Swanson is a proud member of Team Jackson/Winkeljohn, located in Albuquerque, New Mexico. The camp is heralded as one of the most successful in the sport. While he was riding high after his hard earned victory over Pearson, the backlash Coach Jackson received following the performance of Clay Guida, certainly got under his skin.

"I think the criticism Coach Greg Jackson gets is ridiculous and it makes me angry," Swanson said. "He's my coach and I think it's unnecessary. When we fight and do well nobody has anything to say. But when one of us doesn't have a great performance then it is our coaches fault. I think it's stupid and it's not fair. He's never once told me to take it easy, relax or pace myself. He wants you to finish the fight and to get out there and give it all you have.

"Obviously he wants you to fight smart but he wants you to be looking to finish. For him to be criticized about that stuff is a bunch of bull. It's just haters man. So many people have so many nice things to say about him that people get annoyed by that and start looking for anything they can find to be negative."

While Swanson's striking was certainly the highlight of his bouts with Roop and Pearson, it may be his improved footwork that is the unsung hero. He has always been an extremely active fighter, but the power he has been able to generate in his most recent outings have made the difference.

"Footwork isn't something you hear people talk about too much but it's something as fighters we have to be able to utilize," Swanson said. "We have to learn our body types and what style of fighting suits us. I'm fast and I move well so I know how to come in at weird angles and keep my feet under me. I'm looking for that power shot and I might not be able to fire off anything after it if my feet aren't under me. Footwork is a huge part of my game.

"I do a lot of hurdles and ladders in training. I mix those in with a bunch of crazy agility drills to make sure my footwork is where I want it to be. I'm always working on balance and I have to give it up to my two strength and conditioning coaches for always pushing me. I have a coach in California and one in New Mexico, they both have different variations in their drilling and between the two places it has been awesome."
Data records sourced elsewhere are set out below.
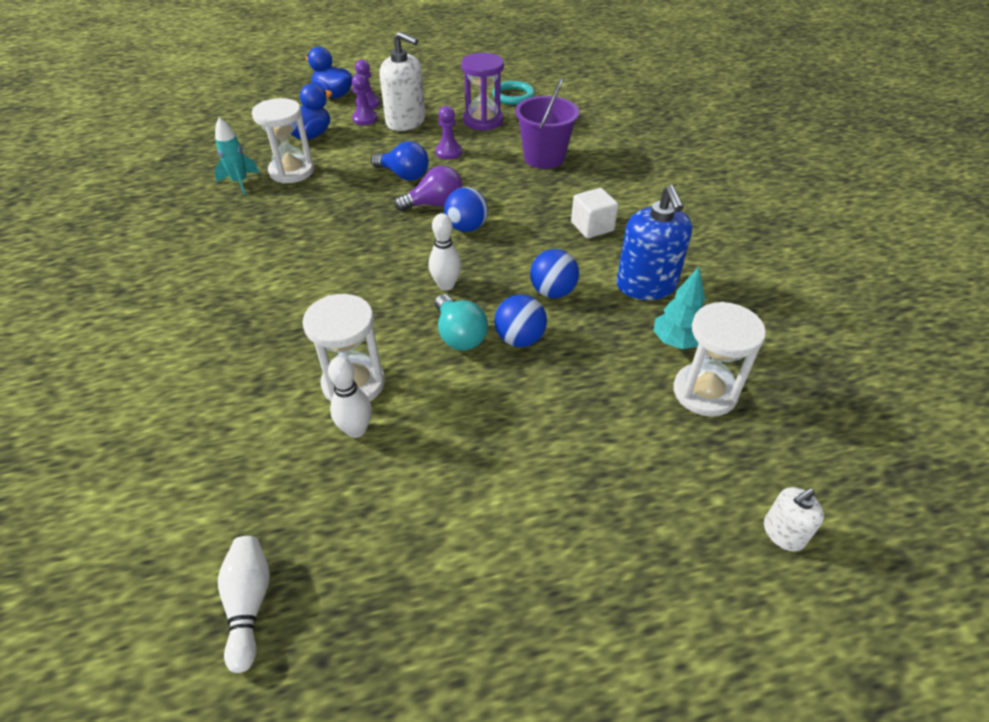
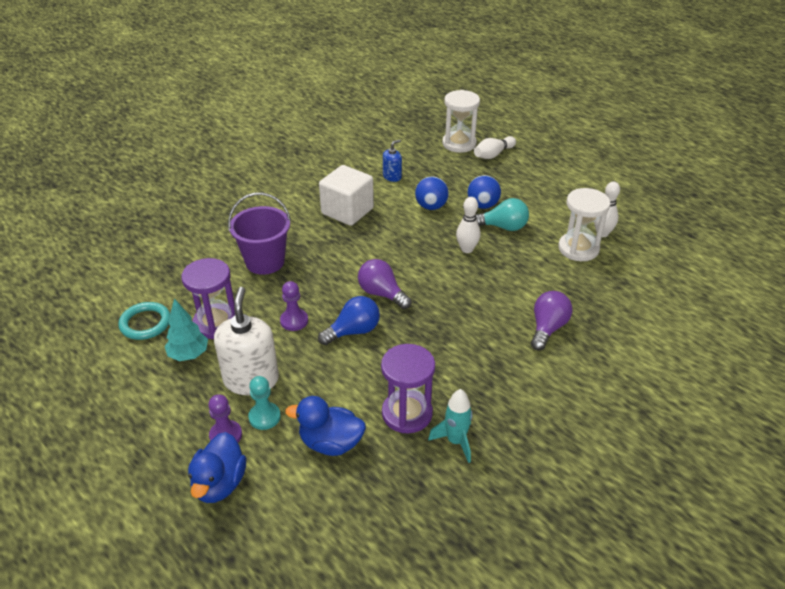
camera: 120 degrees left, 5 degrees down
(249, 604) = (705, 221): white bowling pin -> white bowling pin (493, 154)
(274, 284) = (547, 328): none -> purple light bulb
(292, 171) = (407, 413): white hourglass -> purple hourglass
(365, 119) = (264, 417): purple pawn -> turquoise pawn
(404, 175) = (353, 331): blue light bulb -> blue light bulb turned 60 degrees clockwise
(459, 335) = (503, 227): turquoise light bulb -> turquoise light bulb turned 60 degrees clockwise
(466, 227) = (397, 265): blue ball -> none
(592, 227) = (347, 211): white cube -> white cube, size x1.53
(646, 285) = (392, 177): blue soap dispenser -> blue soap dispenser, size x0.52
(676, 342) = (431, 158): turquoise tree -> turquoise tree (189, 355)
(783, 533) = (515, 115): white soap dispenser -> none

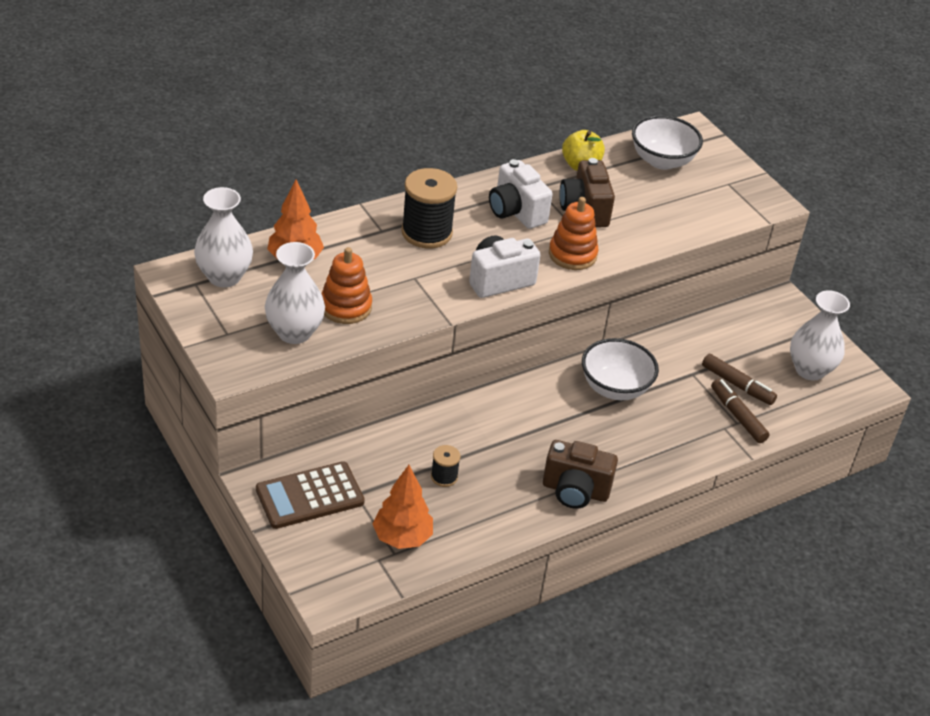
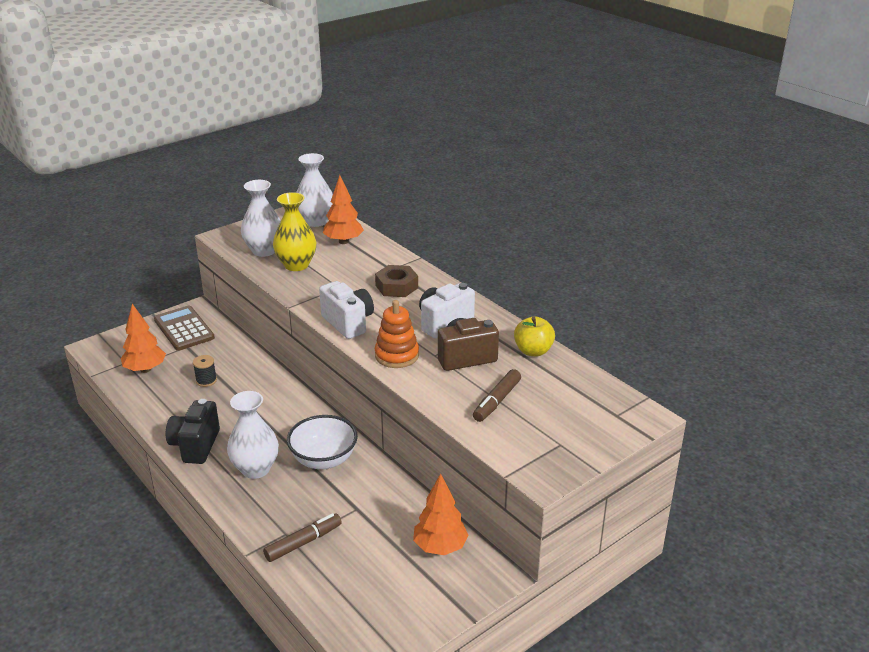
camera: 85 degrees right, 10 degrees down
(346, 307) = (296, 265): orange stacking toy -> yellow vase
(426, 233) = (396, 286): black spool -> brown nut
(575, 491) = (195, 446): brown camera -> black camera
(662, 161) = (572, 398): white bowl -> none
(737, 385) = (348, 541): brown marker -> brown marker (496, 401)
(748, 327) = (440, 547): none -> orange tree
(810, 370) = (387, 599): white vase -> white vase (255, 469)

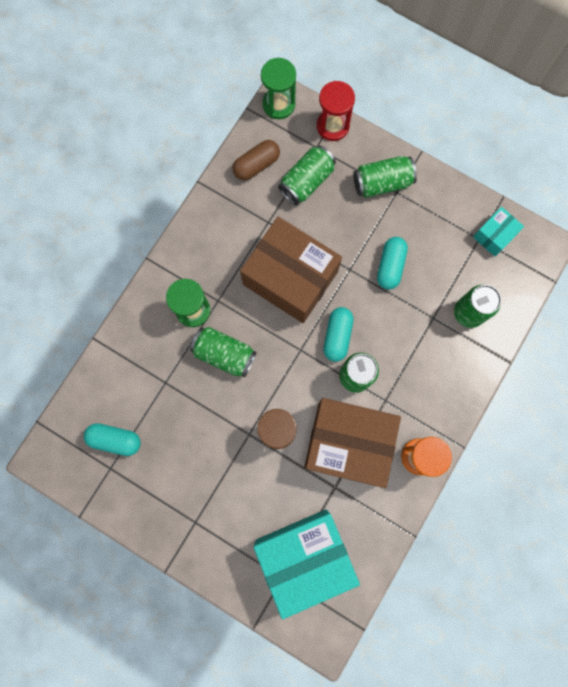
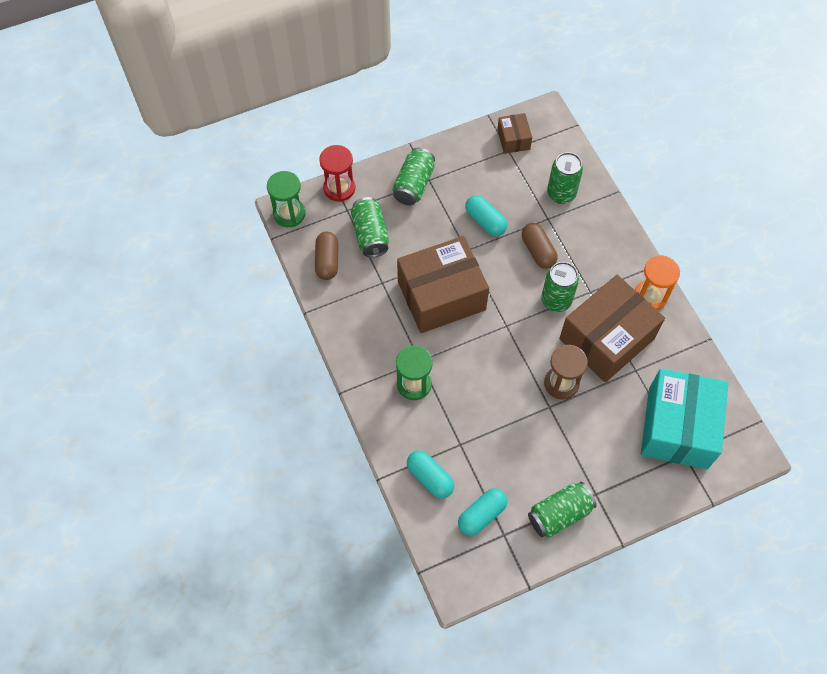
camera: 55 degrees left, 15 degrees down
(224, 354) = (469, 383): green can -> green can (559, 514)
(337, 336) = (514, 292): turquoise capsule -> turquoise capsule (430, 478)
(393, 330) = (538, 251): none -> brown capsule
(494, 235) = (513, 139): turquoise box -> brown box

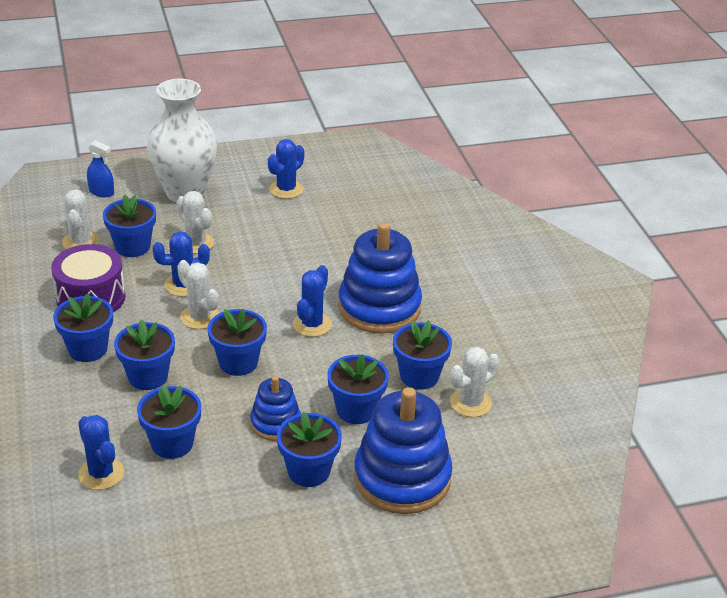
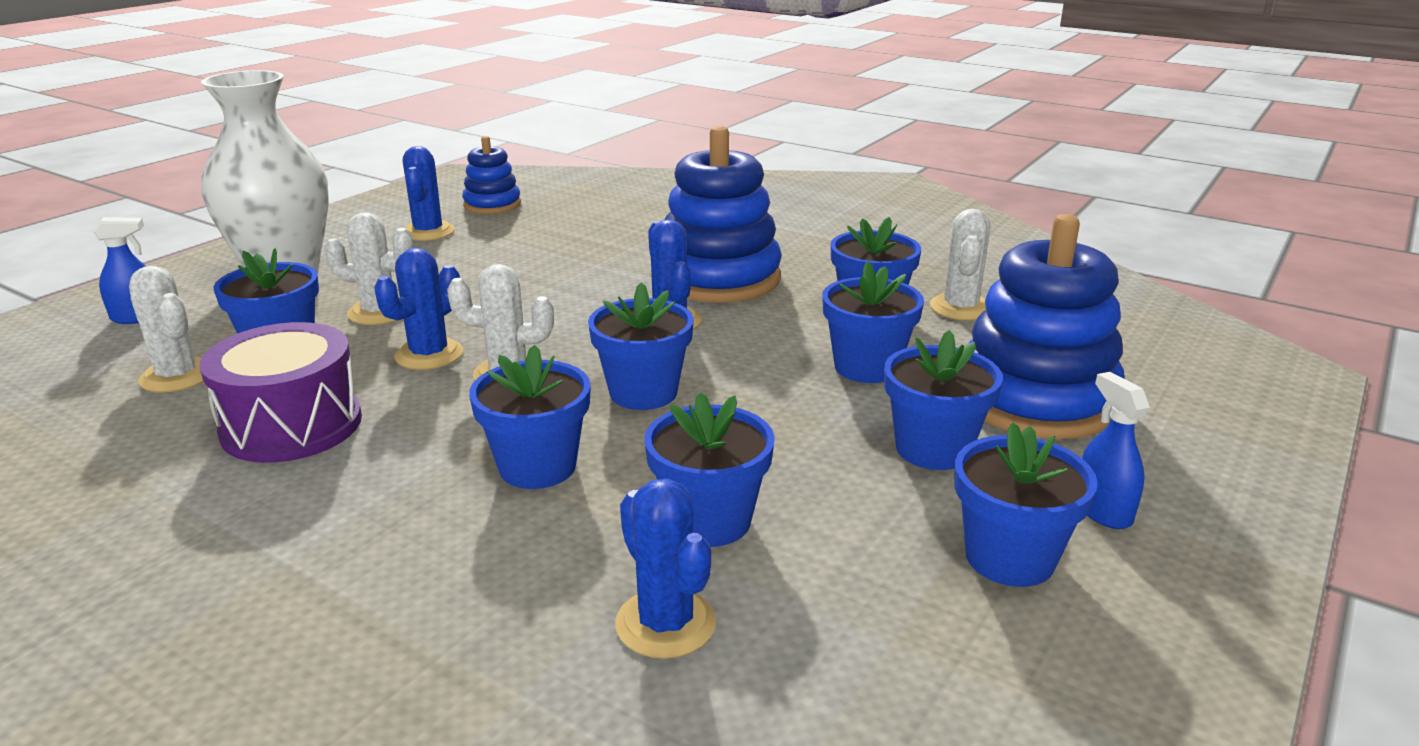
camera: 40 degrees left, 10 degrees down
(88, 349) = (381, 483): blue flower pot -> blue flower pot (1009, 558)
(101, 473) = (665, 624): blue cactus -> blue cactus turned 45 degrees clockwise
(275, 423) = (803, 425): blue stacking toy -> blue stacking toy (492, 205)
(324, 545) = (1102, 511): none -> blue spray bottle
His recent success has Cub Swanson feeling like the fighter he always knew he could be. Despite the roller coaster ride which comes with wins and losses in this sport, he knows those challenges have only served to make him a better competitor. They will also prepare him for the tough challenges which lie ahead.

If he is going to make a run at the featherweight title, he will most likely have to face a few familiar faces along the way.

"I definitely see myself in that top five mix but I'm in a weird situation now," Swanson said. "I have a couple of people ahead of me and a few of them are injured. I'm just sitting behind them waiting to fight. The way I won my last two fights has pushed me up there and I'm excited about it.

"I'd like a title shot soon and I'd be very grateful but I'm really just having fun out there right now. I'm trying to make a name for myself and get the fans to know who I am. I'm not the most popular fighter but I've always tried to be exciting and put on good shows. That's what I'm really focused on and if the opportunity comes for a title shot I will gladly take it. I'm not afraid of Jose Aldo.

"Chad Mendes and Ricardo Lamas are both fights I'd like to get back. But it all depends on how the UFC is with rematches. In the past they haven't been too big on rematches unless they really need to be done and I don't know how this is going to play out. It's not my call but I'd definitely take them.

"I'm just happy to be here to be honest. I've been here a long time. I think I'm the original 145-pound fighter still in the division and I've definitely been here the longest. I've been around and I'm happy that I'm still around. I'm really getting to my full potential right now and feel like this is my time."